▶ _WHAT IS BEING ASKED_
Format every line of the entries below as a JSON array of strings, with one string per line and blank lines omitted.

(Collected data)
------------------------------------------------

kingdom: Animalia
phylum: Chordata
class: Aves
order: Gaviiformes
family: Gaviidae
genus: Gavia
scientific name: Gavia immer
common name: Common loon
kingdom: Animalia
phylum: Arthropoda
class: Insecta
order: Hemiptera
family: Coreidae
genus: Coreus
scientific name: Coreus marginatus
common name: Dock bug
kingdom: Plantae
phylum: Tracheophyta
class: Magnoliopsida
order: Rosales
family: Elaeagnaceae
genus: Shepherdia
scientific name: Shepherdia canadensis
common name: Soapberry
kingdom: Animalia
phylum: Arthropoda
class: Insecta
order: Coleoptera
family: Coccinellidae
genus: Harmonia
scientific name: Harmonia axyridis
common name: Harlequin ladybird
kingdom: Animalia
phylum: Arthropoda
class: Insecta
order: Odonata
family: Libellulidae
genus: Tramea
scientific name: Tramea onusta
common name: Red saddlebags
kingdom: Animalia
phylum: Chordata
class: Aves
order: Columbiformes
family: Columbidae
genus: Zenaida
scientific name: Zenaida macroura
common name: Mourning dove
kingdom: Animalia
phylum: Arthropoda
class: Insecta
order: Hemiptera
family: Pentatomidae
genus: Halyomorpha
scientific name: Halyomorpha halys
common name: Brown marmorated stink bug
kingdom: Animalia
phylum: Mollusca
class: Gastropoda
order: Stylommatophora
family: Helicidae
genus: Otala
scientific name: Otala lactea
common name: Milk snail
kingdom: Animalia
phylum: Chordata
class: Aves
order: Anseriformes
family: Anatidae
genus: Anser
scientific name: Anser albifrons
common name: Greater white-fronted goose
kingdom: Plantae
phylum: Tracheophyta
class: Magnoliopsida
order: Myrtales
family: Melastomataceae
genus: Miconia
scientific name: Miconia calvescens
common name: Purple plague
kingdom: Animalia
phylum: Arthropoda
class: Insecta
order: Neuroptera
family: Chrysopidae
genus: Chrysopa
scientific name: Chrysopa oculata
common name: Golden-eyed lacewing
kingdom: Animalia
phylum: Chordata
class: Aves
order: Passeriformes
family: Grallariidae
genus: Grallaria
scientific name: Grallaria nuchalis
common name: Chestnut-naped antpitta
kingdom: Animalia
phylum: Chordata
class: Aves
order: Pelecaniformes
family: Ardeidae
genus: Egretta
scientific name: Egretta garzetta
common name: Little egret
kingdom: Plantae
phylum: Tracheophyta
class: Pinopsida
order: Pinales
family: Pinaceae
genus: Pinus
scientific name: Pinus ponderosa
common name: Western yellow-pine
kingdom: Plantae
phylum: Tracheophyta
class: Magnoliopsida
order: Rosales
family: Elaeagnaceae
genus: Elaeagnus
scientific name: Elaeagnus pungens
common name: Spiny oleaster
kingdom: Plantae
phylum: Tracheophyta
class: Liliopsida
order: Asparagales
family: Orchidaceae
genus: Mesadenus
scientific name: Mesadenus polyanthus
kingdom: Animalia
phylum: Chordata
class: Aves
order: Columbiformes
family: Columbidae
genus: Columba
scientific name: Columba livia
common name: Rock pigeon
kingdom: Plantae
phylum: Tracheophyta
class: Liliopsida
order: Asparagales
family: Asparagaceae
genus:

------------------------------------------------

▶ _ANSWER TO THE TASK_
[
  "kingdom: Animalia",
  "phylum: Chordata",
  "class: Aves",
  "order: Gaviiformes",
  "family: Gaviidae",
  "genus: Gavia",
  "scientific name: Gavia immer",
  "common name: Common loon",
  "kingdom: Animalia",
  "phylum: Arthropoda",
  "class: Insecta",
  "order: Hemiptera",
  "family: Coreidae",
  "genus: Coreus",
  "scientific name: Coreus marginatus",
  "common name: Dock bug",
  "kingdom: Plantae",
  "phylum: Tracheophyta",
  "class: Magnoliopsida",
  "order: Rosales",
  "family: Elaeagnaceae",
  "genus: Shepherdia",
  "scientific name: Shepherdia canadensis",
  "common name: Soapberry",
  "kingdom: Animalia",
  "phylum: Arthropoda",
  "class: Insecta",
  "order: Coleoptera",
  "family: Coccinellidae",
  "genus: Harmonia",
  "scientific name: Harmonia axyridis",
  "common name: Harlequin ladybird",
  "kingdom: Animalia",
  "phylum: Arthropoda",
  "class: Insecta",
  "order: Odonata",
  "family: Libellulidae",
  "genus: Tramea",
  "scientific name: Tramea onusta",
  "common name: Red saddlebags",
  "kingdom: Animalia",
  "phylum: Chordata",
  "class: Aves",
  "order: Columbiformes",
  "family: Columbidae",
  "genus: Zenaida",
  "scientific name: Zenaida macroura",
  "common name: Mourning dove",
  "kingdom: Animalia",
  "phylum: Arthropoda",
  "class: Insecta",
  "order: Hemiptera",
  "family: Pentatomidae",
  "genus: Halyomorpha",
  "scientific name: Halyomorpha halys",
  "common name: Brown marmorated stink bug",
  "kingdom: Animalia",
  "phylum: Mollusca",
  "class: Gastropoda",
  "order: Stylommatophora",
  "family: Helicidae",
  "genus: Otala",
  "scientific name: Otala lactea",
  "common name: Milk snail",
  "kingdom: Animalia",
  "phylum: Chordata",
  "class: Aves",
  "order: Anseriformes",
  "family: Anatidae",
  "genus: Anser",
  "scientific name: Anser albifrons",
  "common name: Greater white-fronted goose",
  "kingdom: Plantae",
  "phylum: Tracheophyta",
  "class: Magnoliopsida",
  "order: Myrtales",
  "family: Melastomataceae",
  "genus: Miconia",
  "scientific name: Miconia calvescens",
  "common name: Purple plague",
  "kingdom: Animalia",
  "phylum: Arthropoda",
  "class: Insecta",
  "order: Neuroptera",
  "family: Chrysopidae",
  "genus: Chrysopa",
  "scientific name: Chrysopa oculata",
  "common name: Golden-eyed lacewing",
  "kingdom: Animalia",
  "phylum: Chordata",
  "class: Aves",
  "order: Passeriformes",
  "family: Grallariidae",
  "genus: Grallaria",
  "scientific name: Grallaria nuchalis",
  "common name: Chestnut-naped antpitta",
  "kingdom: Animalia",
  "phylum: Chordata",
  "class: Aves",
  "order: Pelecaniformes",
  "family: Ardeidae",
  "genus: Egretta",
  "scientific name: Egretta garzetta",
  "common name: Little egret",
  "kingdom: Plantae",
  "phylum: Tracheophyta",
  "class: Pinopsida",
  "order: Pinales",
  "family: Pinaceae",
  "genus: Pinus",
  "scientific name: Pinus ponderosa",
  "common name: Western yellow-pine",
  "kingdom: Plantae",
  "phylum: Tracheophyta",
  "class: Magnoliopsida",
  "order: Rosales",
  "family: Elaeagnaceae",
  "genus: Elaeagnus",
  "scientific name: Elaeagnus pungens",
  "common name: Spiny oleaster",
  "kingdom: Plantae",
  "phylum: Tracheophyta",
  "class: Liliopsida",
  "order: Asparagales",
  "family: Orchidaceae",
  "genus: Mesadenus",
  "scientific name: Mesadenus polyanthus",
  "kingdom: Animalia",
  "phylum: Chordata",
  "class: Aves",
  "order: Columbiformes",
  "family: Columbidae",
  "genus: Columba",
  "scientific name: Columba livia",
  "common name: Rock pigeon",
  "kingdom: Plantae",
  "phylum: Tracheophyta",
  "class: Liliopsida",
  "order: Asparagales",
  "family: Asparagaceae",
  "genus:"
]